Apa yang anda bayangkan jika ditanya tentang Gunung Bromo ? Jawabannya pasti tentang kepulan asap dari Kawah Bromo dengan latar belakang Gunung Semeru yang juga aktif mengeluarkan asap. Tak hanya itu, memori anda pasti juga akan menggambarkan adanya Gunung Batok, serta segara wedi atau Lautan Pasir.
Ya gambaran itu memang masuk akal karena hampir semua angle terbaik foto Bromo pasti diambil dari posisi titik Penanjakan (titik tertinggi di sekitar Bromo), dan menghasilkan bingkai empat objek sekaligus yaitu aktifitas Gunung Bromo, Semeru, Gunung Batok dan Lautan Pasir.

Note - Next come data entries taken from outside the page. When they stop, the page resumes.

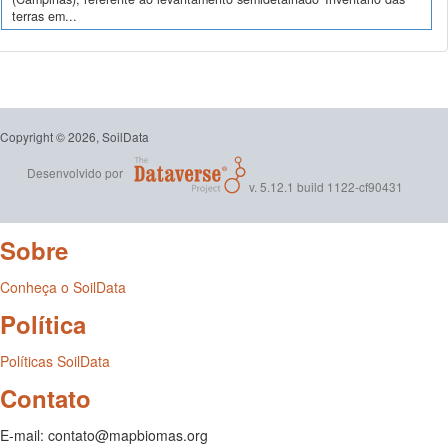
terras em...
Copyright © 2026, SoilData
Desenvolvido por
v. 5.12.1 build 1122-cf90431
Sobre
Conheça o SoilData
Política
Políticas SoilData
Contato
E-mail: contato@mapbiomas.org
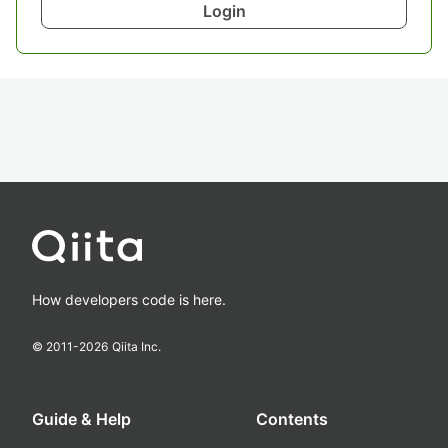
Login
How developers code is here.
© 2011-
2026
Qiita Inc.
Guide & Help
Contents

Angle menakjubkan ini ternyata sudah ditemukan sejak dulu kala. Adalah Jean Demmeni, seorang juru foto yang memulai menciptakan angle menakjubkan ini. Hidup antara tahun 1866-1939, sang fotografer bukanlah orang sembarang. Jepretan keindahan Bromo, kini telah ditiru oleh jutaan fotografer lainnya.
Meski bernama Prancis, Jean Demmeni lahir di Padang Panjang, Sumatera Barat pada 1866. Ayahnya, Henri Demmeni adalah orang Perancis dan berdinas di ketentaraan Hindia Belanda dengan pangkat Generaal Majoor atau setara dengan Kolonel sekarang. Ibunya, Christina Ramers, berasal dari Madura dan keturunan Indo-Belanda.
Jean sendiri mengenyam pendidikan di Belanda. Kembali ke tanah air pada tahun 1888, Jean lantas berdinas di militer Belanda pada seksi topografi. Pada tahun 1894 Jean resmi diangkat sebagai juru foto militer yang bertugas mengabadikan objek-objek menakjubkan di belahan tanah air.
“Hasil karya Jean ini awalnya untuk pelajaran sekolah anak Belanda guna mengenal negara jajahan mereka,” kata Liong Hauw Ming, Pengelola Kartini Collection, sebuah lembaga yang khusus mengoleksi benda-benda antik nan kuno.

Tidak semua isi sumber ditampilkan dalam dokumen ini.